Image: The SPECULOOS project aims to detect terrestrial planets eclipsing some of the smallest and coolest stars of the solar neighborhood. This strategy is motivated by the unique possibility to study these planets in detail with future giant observatories like the European Extremely Large Telescope (E-ELT) or the James Webb Space Telescope (JWST). The exoplanets discovered by SPECULOOS should thus provide mankind with an opportunity to study the atmosphere of extrasolar worlds similar in size to our Earth, notably to search for traces of biological activity. Credit: SPECULOOS.
The K2-315b work spanned several months of K2 observation from 2017 in which 20 transit signatures turned up with a repetition of 3.14 days. At this point, closer examination relied upon tightening the transit time even further, as co-author Benjamin Rackham points out:
“Nailing down the best night to follow up from the ground is a little bit tricky. Even when you see this 3.14 day signal in the K2 data, there’s an uncertainty to that, which adds up with every orbit.”
Fortunately, Rackham had developed a forecasting algorithm to pin the transits down, and subsequent observations in February of 2020 with the SPECULOOS telescopes nailed three transits, one from Artemis in Spain and the other two from the Paranal instruments. The paper points out that differences in atmospheric “mean molecular mass, surface pressure, and/or
cloud/haze altitude will strongly affect the actual potential of a planet for characterization,” with ramifications for the study even of promising worlds like those circling TRAPPIST-1.
Nonetheless, K2-315b (referred to in the K2 data as EPIC 249631677) looks intriguing enough for JWST observations to be considered:
With an estimated radial velocity semi-amplitude of 1.3 m s−1 (assuming a mass comparable to that of Earth), the planet could be accessible for mass measurements using modern ultra-precise radial velocity instruments. Such possibilities and a ranking amongst the 10 best-suited Earth-sized planets for atmospheric study, EPIC 249631677 b will therefore play an important role in the upcoming era of comparative exoplanetology for terrestrial worlds. It will surely be a prime target for the generation of observatories to follow JWST and bring the field fully into this new era.
Note that reference to ‘comparative exoplanetology.’ Not all exoplanets singled out for atmospheric characterization are going to be ‘habitable’ in the sense of life as we know it. After all, we began using transmission spectroscopy to study atmospheres by working with ‘hot Jupiters’ like HD 209458b.

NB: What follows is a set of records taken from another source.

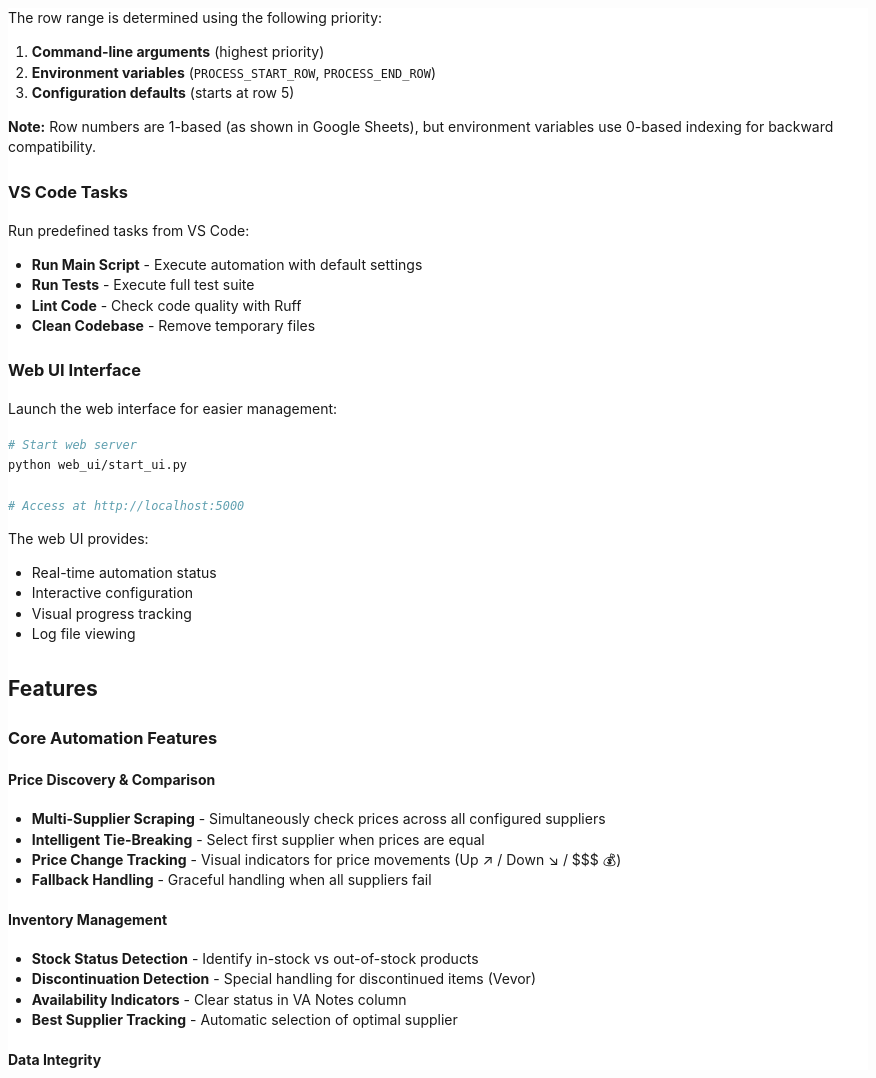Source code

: The row range is determined using the following priority:

1. **Command-line arguments** (highest priority)
2. **Environment variables** (`PROCESS_START_ROW`, `PROCESS_END_ROW`)
3. **Configuration defaults** (starts at row 5)

**Note:** Row numbers are 1-based (as shown in Google Sheets), but environment variables use 0-based indexing for backward compatibility.

### VS Code Tasks

Run predefined tasks from VS Code:

- **Run Main Script** - Execute automation with default settings
- **Run Tests** - Execute full test suite
- **Lint Code** - Check code quality with Ruff
- **Clean Codebase** - Remove temporary files

### Web UI Interface

Launch the web interface for easier management:

```bash
# Start web server
python web_ui/start_ui.py

# Access at http://localhost:5000
```

The web UI provides:
- Real-time automation status
- Interactive configuration
- Visual progress tracking
- Log file viewing

## Features

### Core Automation Features

#### Price Discovery & Comparison

- **Multi-Supplier Scraping** - Simultaneously check prices across all configured suppliers
- **Intelligent Tie-Breaking** - Select first supplier when prices are equal
- **Price Change Tracking** - Visual indicators for price movements (Up ↗️ / Down ↘️ / $$$ 💰)
- **Fallback Handling** - Graceful handling when all suppliers fail

#### Inventory Management

- **Stock Status Detection** - Identify in-stock vs out-of-stock products
- **Discontinuation Detection** - Special handling for discontinued items (Vevor)
- **Availability Indicators** - Clear status in VA Notes column
- **Best Supplier Tracking** - Automatic selection of optimal supplier

#### Data Integrity
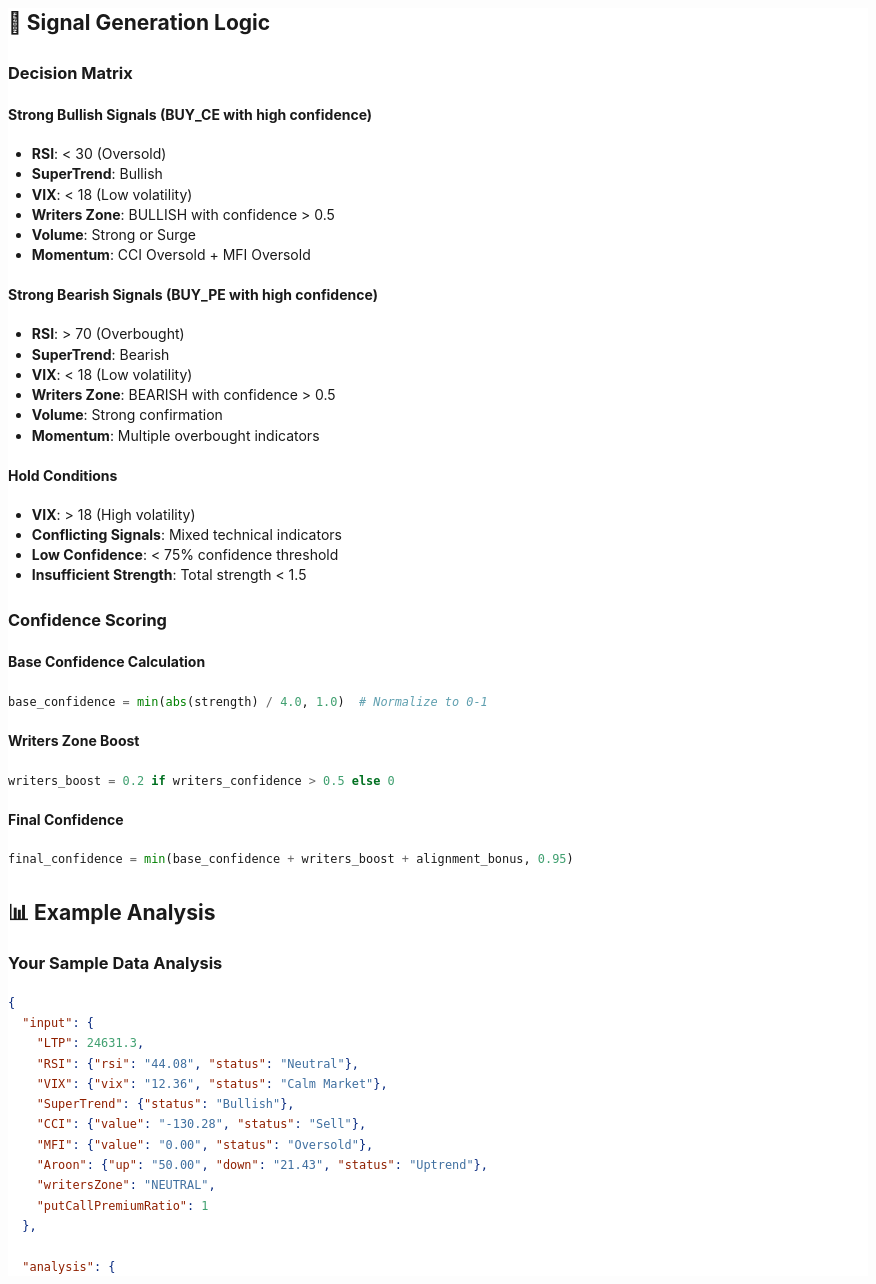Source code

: ## 🎯 Signal Generation Logic

### **Decision Matrix**

#### **Strong Bullish Signals** (BUY_CE with high confidence)
- **RSI**: < 30 (Oversold)
- **SuperTrend**: Bullish
- **VIX**: < 18 (Low volatility)
- **Writers Zone**: BULLISH with confidence > 0.5
- **Volume**: Strong or Surge
- **Momentum**: CCI Oversold + MFI Oversold

#### **Strong Bearish Signals** (BUY_PE with high confidence)
- **RSI**: > 70 (Overbought)
- **SuperTrend**: Bearish
- **VIX**: < 18 (Low volatility)
- **Writers Zone**: BEARISH with confidence > 0.5
- **Volume**: Strong confirmation
- **Momentum**: Multiple overbought indicators

#### **Hold Conditions**
- **VIX**: > 18 (High volatility)
- **Conflicting Signals**: Mixed technical indicators
- **Low Confidence**: < 75% confidence threshold
- **Insufficient Strength**: Total strength < 1.5

### **Confidence Scoring**

#### **Base Confidence Calculation**
```python
base_confidence = min(abs(strength) / 4.0, 1.0)  # Normalize to 0-1
```

#### **Writers Zone Boost**
```python
writers_boost = 0.2 if writers_confidence > 0.5 else 0
```

#### **Final Confidence**
```python
final_confidence = min(base_confidence + writers_boost + alignment_bonus, 0.95)
```

## 📊 Example Analysis

### **Your Sample Data Analysis**
```json
{
  "input": {
    "LTP": 24631.3,
    "RSI": {"rsi": "44.08", "status": "Neutral"},
    "VIX": {"vix": "12.36", "status": "Calm Market"},
    "SuperTrend": {"status": "Bullish"},
    "CCI": {"value": "-130.28", "status": "Sell"},
    "MFI": {"value": "0.00", "status": "Oversold"},
    "Aroon": {"up": "50.00", "down": "21.43", "status": "Uptrend"},
    "writersZone": "NEUTRAL",
    "putCallPremiumRatio": 1
  },
  
  "analysis": {
```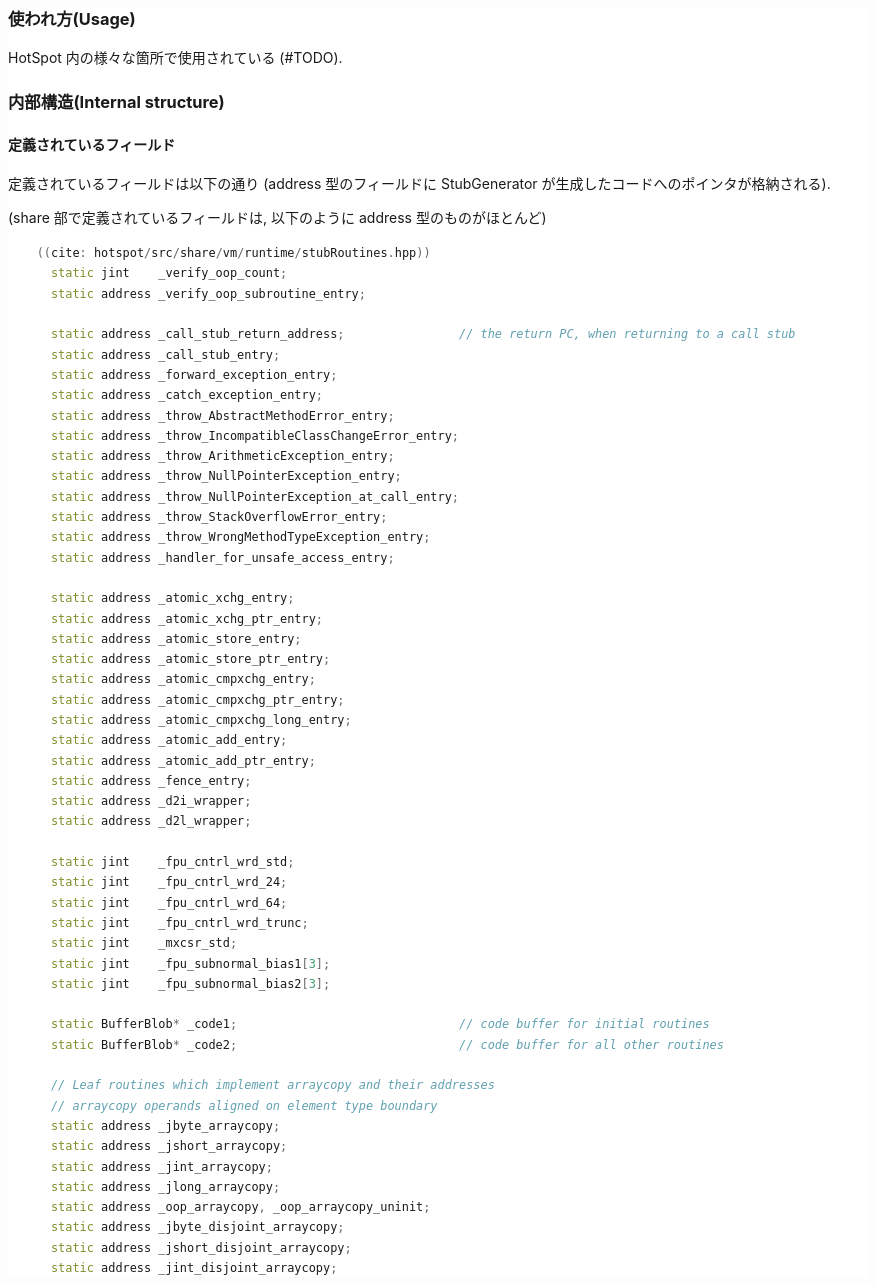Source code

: ### 使われ方(Usage)
HotSpot 内の様々な箇所で使用されている (#TODO).

### 内部構造(Internal structure)
#### 定義されているフィールド
定義されているフィールドは以下の通り (address 型のフィールドに StubGenerator が生成したコードへのポインタが格納される).

(share 部で定義されているフィールドは, 以下のように address 型のものがほとんど)


```cpp
    ((cite: hotspot/src/share/vm/runtime/stubRoutines.hpp))
      static jint    _verify_oop_count;
      static address _verify_oop_subroutine_entry;
    
      static address _call_stub_return_address;                // the return PC, when returning to a call stub
      static address _call_stub_entry;
      static address _forward_exception_entry;
      static address _catch_exception_entry;
      static address _throw_AbstractMethodError_entry;
      static address _throw_IncompatibleClassChangeError_entry;
      static address _throw_ArithmeticException_entry;
      static address _throw_NullPointerException_entry;
      static address _throw_NullPointerException_at_call_entry;
      static address _throw_StackOverflowError_entry;
      static address _throw_WrongMethodTypeException_entry;
      static address _handler_for_unsafe_access_entry;
    
      static address _atomic_xchg_entry;
      static address _atomic_xchg_ptr_entry;
      static address _atomic_store_entry;
      static address _atomic_store_ptr_entry;
      static address _atomic_cmpxchg_entry;
      static address _atomic_cmpxchg_ptr_entry;
      static address _atomic_cmpxchg_long_entry;
      static address _atomic_add_entry;
      static address _atomic_add_ptr_entry;
      static address _fence_entry;
      static address _d2i_wrapper;
      static address _d2l_wrapper;
    
      static jint    _fpu_cntrl_wrd_std;
      static jint    _fpu_cntrl_wrd_24;
      static jint    _fpu_cntrl_wrd_64;
      static jint    _fpu_cntrl_wrd_trunc;
      static jint    _mxcsr_std;
      static jint    _fpu_subnormal_bias1[3];
      static jint    _fpu_subnormal_bias2[3];
    
      static BufferBlob* _code1;                               // code buffer for initial routines
      static BufferBlob* _code2;                               // code buffer for all other routines
    
      // Leaf routines which implement arraycopy and their addresses
      // arraycopy operands aligned on element type boundary
      static address _jbyte_arraycopy;
      static address _jshort_arraycopy;
      static address _jint_arraycopy;
      static address _jlong_arraycopy;
      static address _oop_arraycopy, _oop_arraycopy_uninit;
      static address _jbyte_disjoint_arraycopy;
      static address _jshort_disjoint_arraycopy;
      static address _jint_disjoint_arraycopy;
```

We learn as we go, and firming up our methods by studying small planets around ultracool dwarf stars within 100 parsecs or so is part of the path toward finding a living world.
The paper is Niraula et al., “π Earth: a 3.14-day Earth-sized Planet from K2’s Kitchen Served Warm by the SPECULOOS Team,” Astronomical Journal Vol. 160, No. 4 (21 September 2020). Abstract / Preprint.